– Очень свободно, как будто у нее было десять человек братьев. Но, как я знала уже тогда, братьев никаких не было. Она… – она прищурилась, то ли от дыма, то ли подыскивая трудное определение, – ну, как в американских фильмах, вела себя очень свободно, или нет, просто держала другую, чем у нас принято, дистанцию, более короткую. Дружескую и непринужденную.
– Это помогало ей в работе и само по себе служило некоторой защитой?
Она облегченно улыбнулась сквозь дым.
– Верно, вы правильно поняли. Как вас зовут?
– Илья, извини, что сразу не представился.
Она чуть подняла левую бровь, у нее это был коронный прием, и довольно эффектный. Она стала гораздо понятнее мне, но оставалась еще одна зона, в которую мне нужно было вторгнуться.
– Но у нее же не могло не быть здесь кавалеров? Хоть кто-то хотел ее затащить, ну не знаю, на курорт, в ресторан?
– Многие хотели, но откровенные предложения делал только Боженогин.

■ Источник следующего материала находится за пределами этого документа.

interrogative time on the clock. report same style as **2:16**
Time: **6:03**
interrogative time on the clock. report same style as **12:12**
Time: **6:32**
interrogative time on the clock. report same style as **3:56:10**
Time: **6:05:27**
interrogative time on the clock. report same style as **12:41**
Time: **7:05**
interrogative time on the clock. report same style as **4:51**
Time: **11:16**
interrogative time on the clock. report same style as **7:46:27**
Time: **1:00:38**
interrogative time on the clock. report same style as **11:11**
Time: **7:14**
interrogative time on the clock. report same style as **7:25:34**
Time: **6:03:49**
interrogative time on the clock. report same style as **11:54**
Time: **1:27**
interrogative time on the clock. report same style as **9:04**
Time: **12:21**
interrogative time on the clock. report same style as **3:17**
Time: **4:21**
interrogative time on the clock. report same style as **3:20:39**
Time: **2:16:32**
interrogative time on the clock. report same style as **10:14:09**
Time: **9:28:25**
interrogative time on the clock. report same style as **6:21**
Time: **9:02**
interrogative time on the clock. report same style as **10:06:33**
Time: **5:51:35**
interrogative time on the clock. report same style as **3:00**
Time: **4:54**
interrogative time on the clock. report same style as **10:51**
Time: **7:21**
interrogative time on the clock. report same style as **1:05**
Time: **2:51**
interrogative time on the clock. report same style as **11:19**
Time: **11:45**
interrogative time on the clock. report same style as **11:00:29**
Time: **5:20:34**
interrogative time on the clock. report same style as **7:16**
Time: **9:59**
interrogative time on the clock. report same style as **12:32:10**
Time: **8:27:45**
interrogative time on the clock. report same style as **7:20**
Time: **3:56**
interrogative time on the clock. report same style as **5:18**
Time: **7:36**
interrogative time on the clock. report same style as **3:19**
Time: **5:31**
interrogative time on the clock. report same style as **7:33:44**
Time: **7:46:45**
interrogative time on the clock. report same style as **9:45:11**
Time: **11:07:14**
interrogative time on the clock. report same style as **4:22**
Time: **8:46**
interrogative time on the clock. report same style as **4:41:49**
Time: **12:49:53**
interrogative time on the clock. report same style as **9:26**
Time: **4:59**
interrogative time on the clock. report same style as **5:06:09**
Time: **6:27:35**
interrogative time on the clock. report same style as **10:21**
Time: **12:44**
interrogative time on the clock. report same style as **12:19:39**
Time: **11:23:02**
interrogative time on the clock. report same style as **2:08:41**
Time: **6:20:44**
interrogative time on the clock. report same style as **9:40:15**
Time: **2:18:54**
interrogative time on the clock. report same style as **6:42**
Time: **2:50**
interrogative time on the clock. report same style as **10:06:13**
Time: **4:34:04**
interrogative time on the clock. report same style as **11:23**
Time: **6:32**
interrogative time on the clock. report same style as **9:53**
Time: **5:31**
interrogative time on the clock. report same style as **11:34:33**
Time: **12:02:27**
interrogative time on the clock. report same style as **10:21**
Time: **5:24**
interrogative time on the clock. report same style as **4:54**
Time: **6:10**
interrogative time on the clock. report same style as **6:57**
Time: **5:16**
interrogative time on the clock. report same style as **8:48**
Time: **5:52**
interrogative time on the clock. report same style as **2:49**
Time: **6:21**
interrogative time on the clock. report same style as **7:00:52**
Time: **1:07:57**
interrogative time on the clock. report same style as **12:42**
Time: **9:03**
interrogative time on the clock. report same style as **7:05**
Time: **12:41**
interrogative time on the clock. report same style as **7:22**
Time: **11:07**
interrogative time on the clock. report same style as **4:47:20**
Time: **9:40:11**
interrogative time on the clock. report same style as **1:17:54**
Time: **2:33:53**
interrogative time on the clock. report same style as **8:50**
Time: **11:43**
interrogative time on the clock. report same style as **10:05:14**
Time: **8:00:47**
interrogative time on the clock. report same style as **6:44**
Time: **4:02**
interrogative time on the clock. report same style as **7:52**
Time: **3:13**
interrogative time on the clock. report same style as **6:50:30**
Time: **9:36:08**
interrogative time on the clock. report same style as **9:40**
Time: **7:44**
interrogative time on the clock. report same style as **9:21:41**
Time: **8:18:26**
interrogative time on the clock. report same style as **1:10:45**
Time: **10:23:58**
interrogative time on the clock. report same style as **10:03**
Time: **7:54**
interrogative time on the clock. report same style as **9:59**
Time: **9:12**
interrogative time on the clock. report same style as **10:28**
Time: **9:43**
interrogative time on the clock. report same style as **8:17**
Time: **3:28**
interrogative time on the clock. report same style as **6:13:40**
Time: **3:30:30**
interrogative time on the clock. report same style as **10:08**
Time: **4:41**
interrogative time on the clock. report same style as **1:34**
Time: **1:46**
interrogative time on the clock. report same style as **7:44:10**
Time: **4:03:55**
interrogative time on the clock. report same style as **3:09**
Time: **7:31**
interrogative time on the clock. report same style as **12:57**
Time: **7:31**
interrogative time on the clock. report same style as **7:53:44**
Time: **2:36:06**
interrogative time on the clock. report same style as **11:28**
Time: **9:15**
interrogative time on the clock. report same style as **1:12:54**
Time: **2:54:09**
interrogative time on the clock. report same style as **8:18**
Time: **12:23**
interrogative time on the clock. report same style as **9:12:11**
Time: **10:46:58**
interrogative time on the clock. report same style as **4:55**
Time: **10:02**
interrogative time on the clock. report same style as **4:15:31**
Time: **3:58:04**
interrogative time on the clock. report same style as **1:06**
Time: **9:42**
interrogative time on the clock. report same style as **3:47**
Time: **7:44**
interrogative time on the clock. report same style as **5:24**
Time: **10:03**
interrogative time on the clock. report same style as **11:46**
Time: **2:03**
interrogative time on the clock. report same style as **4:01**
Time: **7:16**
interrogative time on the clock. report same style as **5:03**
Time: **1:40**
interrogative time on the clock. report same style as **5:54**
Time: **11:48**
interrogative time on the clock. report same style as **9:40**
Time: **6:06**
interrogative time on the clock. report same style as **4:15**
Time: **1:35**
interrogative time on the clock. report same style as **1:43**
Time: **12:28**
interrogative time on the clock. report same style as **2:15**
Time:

Но он очень странный тип, от него хочется держаться подальше.
– А что в нем странного?
Клавочка подумала, пуская струю дыма вверх. Теперь я понял, почему тут не ощущался дымный запах, высокие потолки и постоянное кондиционирование. И все равно, будь моя воля, всех курильщиков уволил бы. Или заставил бы бросить. Нет хуже привычки, чем эта, нет хуже и бездарнее растраты своего и чужого здоровья, чем пускать дым людям в лицо.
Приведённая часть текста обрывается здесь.